Cette nouvelle organisation des sons se développe pendant des siècles jusqu'à Monteverdi, ce compositeur du XVIIe siècle qui maîtrisera à la perfection les règles de la polyphonie. Alors que «l'antiquité ne concevait la musique que sous forme de monodie: une ligne mélodique, parfois ponctuée de rythmes de percussion, mais excluant toute idée d'un accompagnement même sous-entendu»[3], la construction polyphonique est la base de la musique moderne.

Ceux qui ont déjà assisté à une assemblée où l'on fait chanter la foule, ont sans doute déjà constaté qu'instinctivement certains participants accompagnent à l'octave ou à la quinte le chant collectif. C'est à des tâtonnements semblables que l'on doit l'apparition de l'organum, dont les règles furent codifiées au IXe siècle par le moine Hucbald de Flandres, comme genre esthétique.

Dans l'organum, on escorte la mélodie principale note contre note, punctum contra punctum, point contre point, d'où le nom de contrepoint donné à cette nouvelle architecture musicale. L'exécutant tenant la mélodie liturgique s'appelait principal et le doubleur - celui qui suivait la mélodie à la quarte ou à la quinte - était dit organum. Le parallélisme des mélodies entraînait le polytonalisme.

Données fournies:

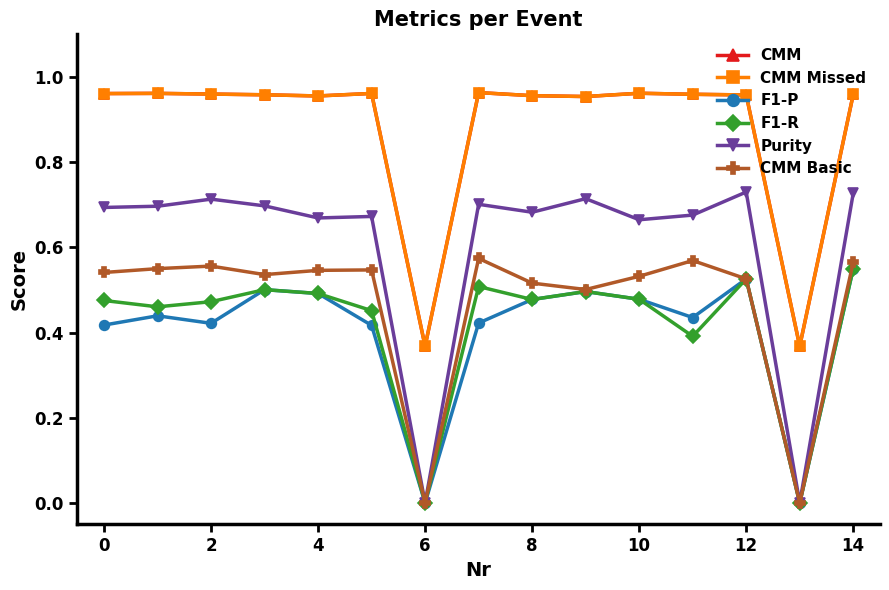

Is this an area chart (filled region under the line)?

No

Exercices:
1. Selon l'extrait sur la polyphonie, par qui les règles de l'organum furent-elles codifiées au IXe siècle ?
2. Poursuivez l'extrait sur la polyphonie et l'organum à partir de sa dernière phrase.
Le matériel n'a aucun rôle dans cet exercice.

Vos réponses écrites:
1. Par le moine Hucbald de Flandres.

2.
Cette architecture sortit rapidement du cadre rigide du point contre point et s'enrichit d'une libre fantaisie rythmique et mélodique ornant avec audace le principal, c'est-à-dire le thème liturgique. On appela cette nouvelle forme le déchant. Le principal fut baptisé alors cantus firmus ou teneur (qui est la racine de ténor). C'est Léonin qui, au XIIe siècle, a développé cette forme musicale en mettant la voix organale au-dessus de l'ancien principal devenu cantus firmus. Le cantus firmus, à partir de ce moment, sera souvent confié aux instruments

Le motet naquit à son tour du déchant. Procédé hybride, il peut associer le chant liturgique au chant profane*, ou être entièrement liturgique. Élaboré aussi au XIIe siècle, il est un déchant placé au-dessus du ténor et qui chante les mots (d'où son nom tiré du latin motetus petit mot) d'un poème modulé, c'est-à-dire avec un rythme fixe.

Des formes plus complexes existent: on ajoutait parfois une troisième voix, appelée triplum, qui chevauche et domine avec tant d'indépendance ses partenaires que son texte peut même appartenir à une langue étrangère. Une quatrième partie, quadriplum, constituée d'un poème distinct, pouvait s'appuyer sur les trois autres. Après le polytonalisme, le polyverbalisme!

Apparut enfin le conduit, motet où le ténor n'est plus astreint à chanter une mélodie liturgique. Un exemple amusant de conduit à notre époque serait de superposer la mélodie Tea for Two à la chanson de Trenet Que reste-t-il de nos amours?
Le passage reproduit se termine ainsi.